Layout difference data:
______

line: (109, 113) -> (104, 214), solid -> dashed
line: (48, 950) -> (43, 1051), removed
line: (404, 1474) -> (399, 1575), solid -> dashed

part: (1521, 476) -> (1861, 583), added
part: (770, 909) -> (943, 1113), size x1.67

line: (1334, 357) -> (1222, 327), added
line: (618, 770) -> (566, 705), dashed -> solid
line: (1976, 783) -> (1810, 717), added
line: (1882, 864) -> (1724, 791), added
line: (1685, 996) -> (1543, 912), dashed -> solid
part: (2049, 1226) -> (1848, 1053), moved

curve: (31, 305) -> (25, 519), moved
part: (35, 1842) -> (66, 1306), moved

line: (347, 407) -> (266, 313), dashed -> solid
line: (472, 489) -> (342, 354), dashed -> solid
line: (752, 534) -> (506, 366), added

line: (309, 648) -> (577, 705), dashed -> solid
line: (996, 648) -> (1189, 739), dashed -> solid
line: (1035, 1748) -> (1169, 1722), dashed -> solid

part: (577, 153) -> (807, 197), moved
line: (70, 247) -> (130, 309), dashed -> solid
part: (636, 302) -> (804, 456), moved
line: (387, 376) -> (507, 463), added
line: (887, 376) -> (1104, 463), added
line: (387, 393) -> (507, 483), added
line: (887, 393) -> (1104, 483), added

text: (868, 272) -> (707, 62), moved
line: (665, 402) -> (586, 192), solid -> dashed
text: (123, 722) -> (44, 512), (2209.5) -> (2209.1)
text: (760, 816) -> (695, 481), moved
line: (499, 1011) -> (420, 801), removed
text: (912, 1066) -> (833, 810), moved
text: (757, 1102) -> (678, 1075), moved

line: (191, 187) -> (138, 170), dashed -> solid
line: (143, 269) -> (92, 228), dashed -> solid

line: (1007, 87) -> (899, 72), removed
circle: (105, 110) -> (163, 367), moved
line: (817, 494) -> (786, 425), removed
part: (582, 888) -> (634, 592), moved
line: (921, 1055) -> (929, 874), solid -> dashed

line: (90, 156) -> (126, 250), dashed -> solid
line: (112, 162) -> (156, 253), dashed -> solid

______

[PROBLEM DETAILS]:
Set down nothing but the lines from the one containing "line: (1007, 87) -> (899, 72), removed" through the end of the entries above, exactly as written, both ends counted.

[WRITTEN SOLUTION]:
line: (1007, 87) -> (899, 72), removed
circle: (105, 110) -> (163, 367), moved
line: (817, 494) -> (786, 425), removed
part: (582, 888) -> (634, 592), moved
line: (921, 1055) -> (929, 874), solid -> dashed

line: (90, 156) -> (126, 250), dashed -> solid
line: (112, 162) -> (156, 253), dashed -> solid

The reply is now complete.